Hmrishav Bandyopadhyay,Ayan Kumar Bhunia,Pinaki Nath Chowdhury,Aneeshan Sain,Tao Xiang,Timothy Hospedales,Yi-Zhe Song
Abstract:We propose SketchINR, to advance the representation of vector sketches with implicit neural models. A variable length vector sketch is compressed into a latent space of fixed dimension that implicitly encodes the underlying shape as a function of time and strokes. The learned function predicts the $xy$ point coordinates in a sketch at each time and stroke. Despite its simplicity, SketchINR outperforms existing representations at multiple tasks: (i) Encoding an entire sketch dataset into a fixed size latent vector, SketchINR gives $60\times$ and $10\times$ data compression over raster and vector sketches, respectively. (ii) SketchINR's auto-decoder provides a much higher-fidelity representation than other learned vector sketch representations, and is uniquely able to scale to complex vector sketches such as FS-COCO. (iii) SketchINR supports parallelisation that can decode/render $\sim$$100\times$ faster than other learned vector representations such as SketchRNN. (iv) SketchINR, for the first time, emulates the human ability to reproduce a sketch with varying abstraction in terms of number and complexity of strokes. As a first look at implicit sketches, SketchINR's compact high-fidelity representation will support future work in modelling long and complex sketches.
What problem does this paper attempt to address?
The paper mainly aims to address the following issues:
### Research Background and Objectives
- **Current Challenges**: Existing digital sketch representation methods have limitations, including:
- **Raster sketches** are compatible with convolutional neural networks (ConvNets) but lose the drawing order information;
- **Vector sketches** retain time and stroke order information but require more storage as image complexity increases;
- **Learned representations** (such as SketchRNN) have high computational costs, slow decoding speeds, and insufficient reconstruction accuracy when dealing with long sequences or complex images.
- **Research Objectives**: Propose a new implicit neural representation method—SketchINR, for efficient and high-fidelity representation of digital sketches, overcoming the limitations of existing methods.
### Solution Overview
- **Core Contribution**: For the first time, apply implicit neural representation to vector sketch modeling, representing sketches through timestamps and stroke tokens, achieving compact and high-fidelity sketch representation.

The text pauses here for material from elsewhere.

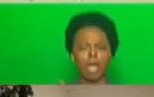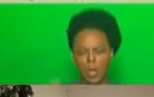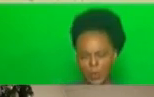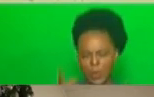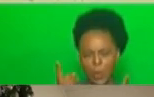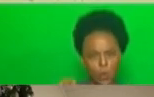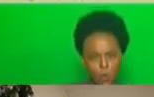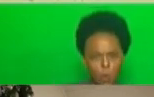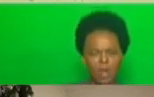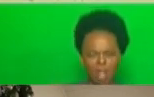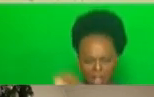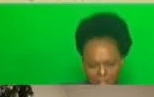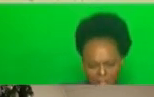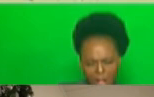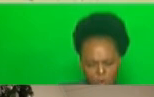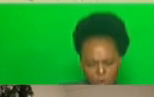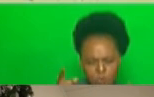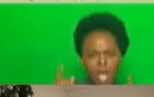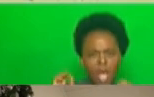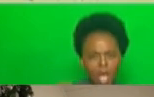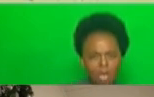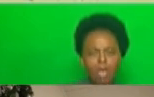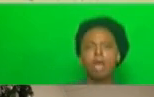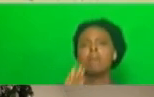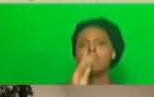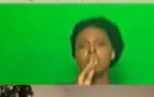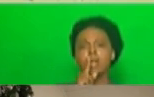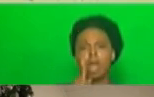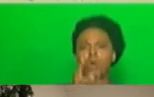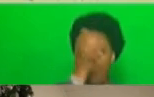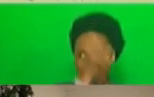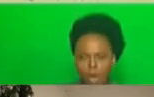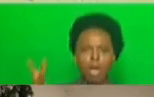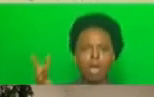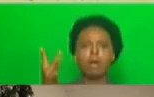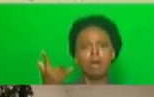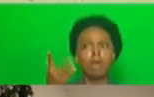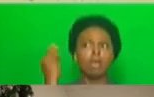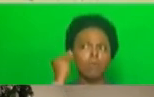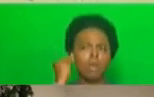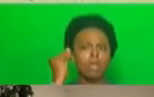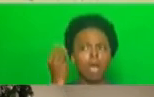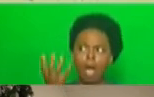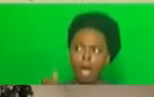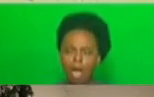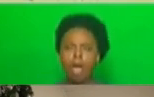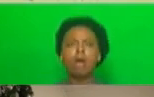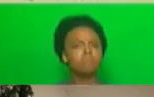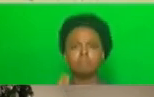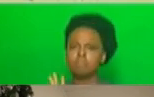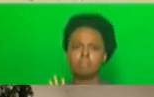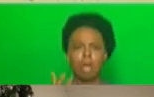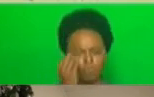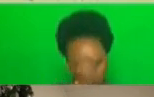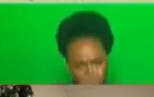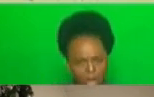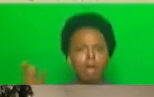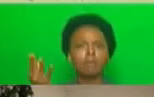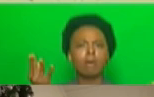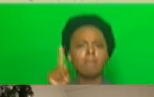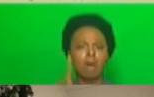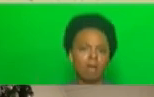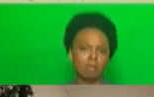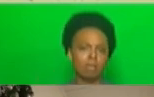we need to be informed about the safety of the food that we consume. Each one of us needs to take responsibility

- **Specific Contributions**:
1. **Compact and Efficient Representation**: SketchINR can encode an entire sketch dataset into a fixed-size latent space, offering better compression ratios than existing methods.

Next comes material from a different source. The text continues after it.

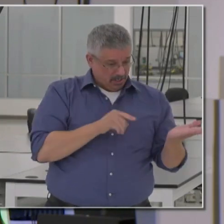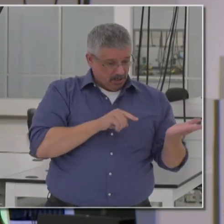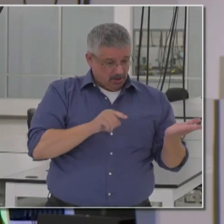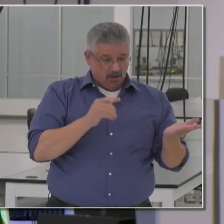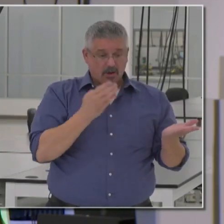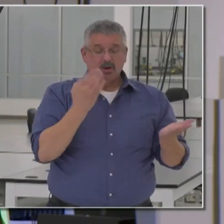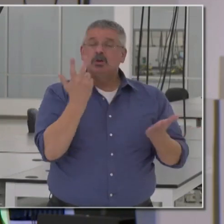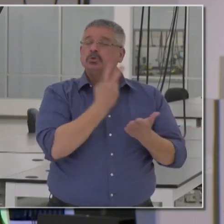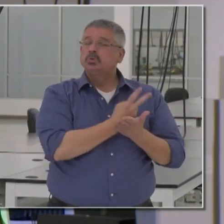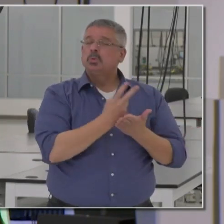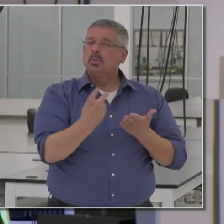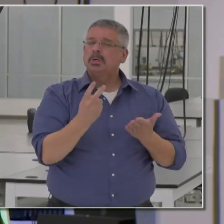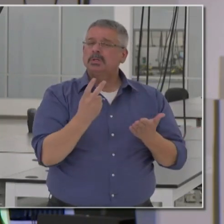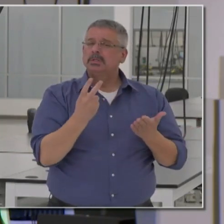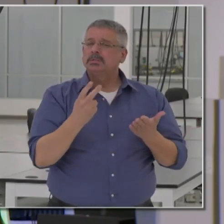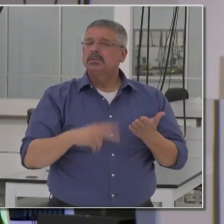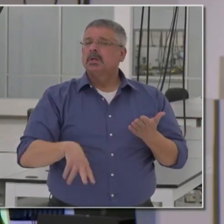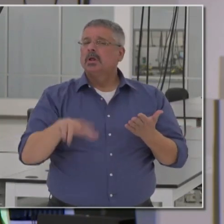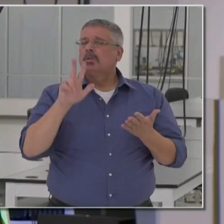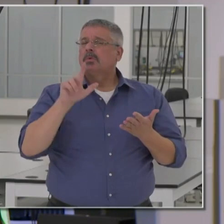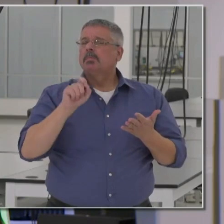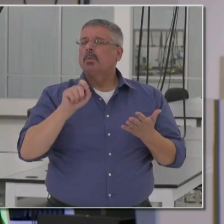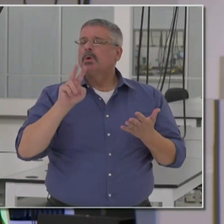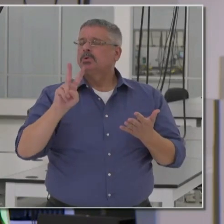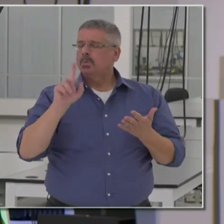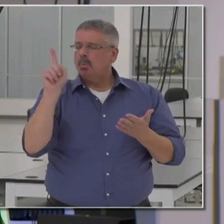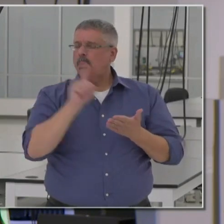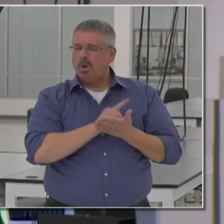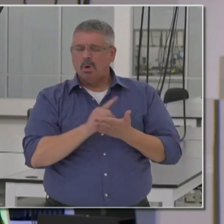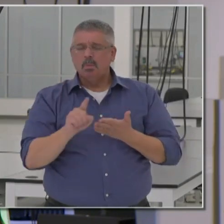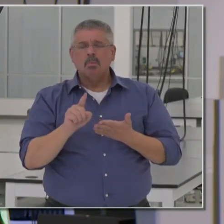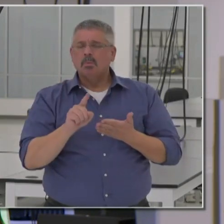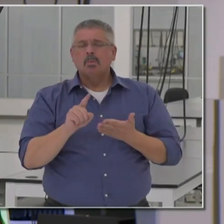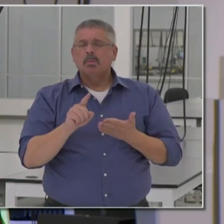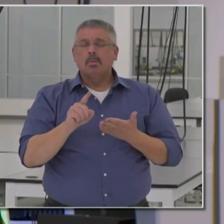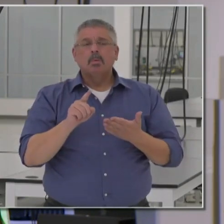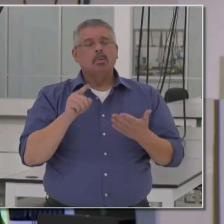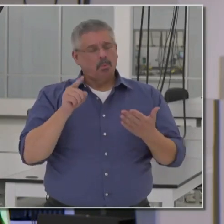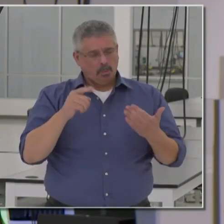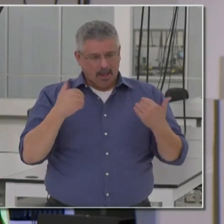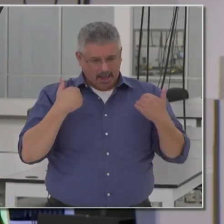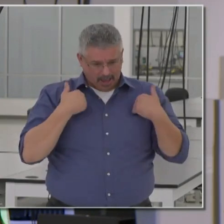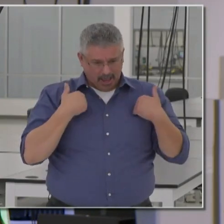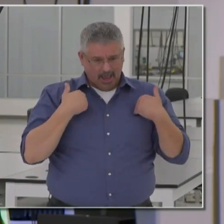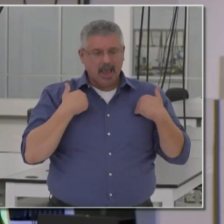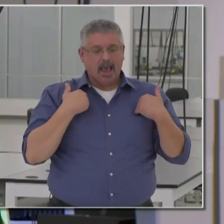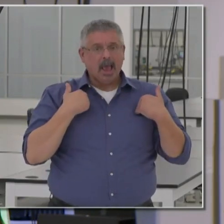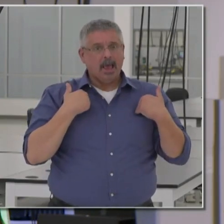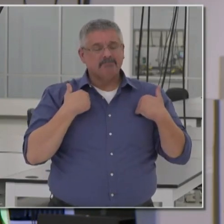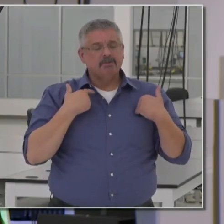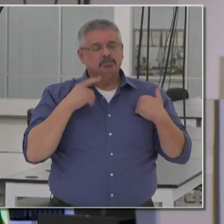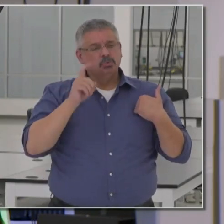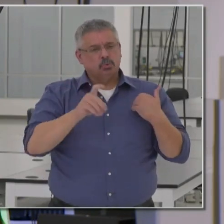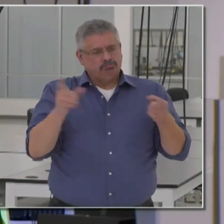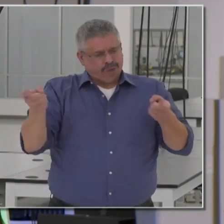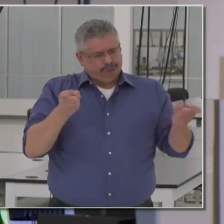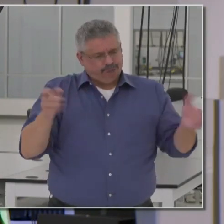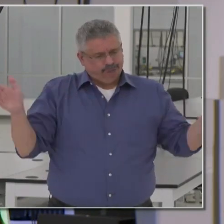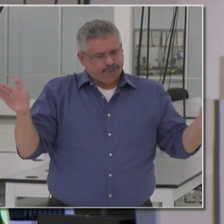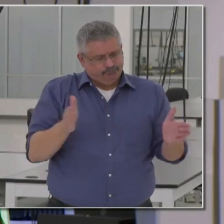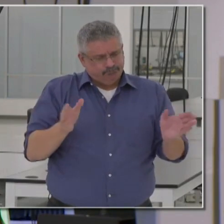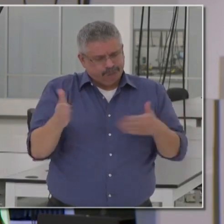14-day period, 3.2 over 7-day. But we are not taking our eye on the ball. We've got to box this disease in.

2. **High-Fidelity Reconstruction**: Compared to other learned vector sketch representations, SketchINR can more accurately reconstruct complex sketches.
3. **Fast Decoding**: SketchINR supports parallel decoding, which is approximately 100 times faster than autoregressive models.
4. **Diverse Applications**: SketchINR supports various downstream tasks, including generation, interpolation, completion, and abstraction.
### Technical Details
- **Implicit Function**: Represent sketch points and stroke states through an implicit function $f_\theta$, which depends on timestamps $t_j$ and stroke tokens $s_k$.
- **Loss Function**: Optimize using mean squared error (MSE) loss combined with visual loss to ensure the reconstruction is not only numerically close to the original but also visually similar.
- **Multiple Sketch Representation**: Introduce a sketch descriptor $\nu_i$ to represent each sketch instance and achieve a universal representation of multiple sketches through a shared decoder.
- **Generative Model**: Use a variational autoencoder (VAE) to generate feature descriptors $\nu_i$, thereby creating new implicit sketches.
### Experimental Validation
- **Datasets**: Experiments are conducted using datasets of varying complexity, including FS-COCO, Sketchy, and Quick Draw!.
- **Performance Evaluation**: Quantitative evaluation metrics include Chamfer distance and retrieval accuracy; qualitative evaluation demonstrates SketchINR's reconstruction quality on both simple and complex sketches.
- **Application Scenarios**: Besides high-fidelity reconstruction, SketchINR's applications in sketch compression, interpolation (creative blending), generation, etc., are also demonstrated.
In summary, this paper proposes a new implicit neural representation method, SketchINR, aimed at addressing the limitations of existing sketch representation methods, especially in handling complex or long-sequence sketches. SketchINR not only improves representation efficiency and reconstruction accuracy but also expands the application range of sketch representation in downstream tasks.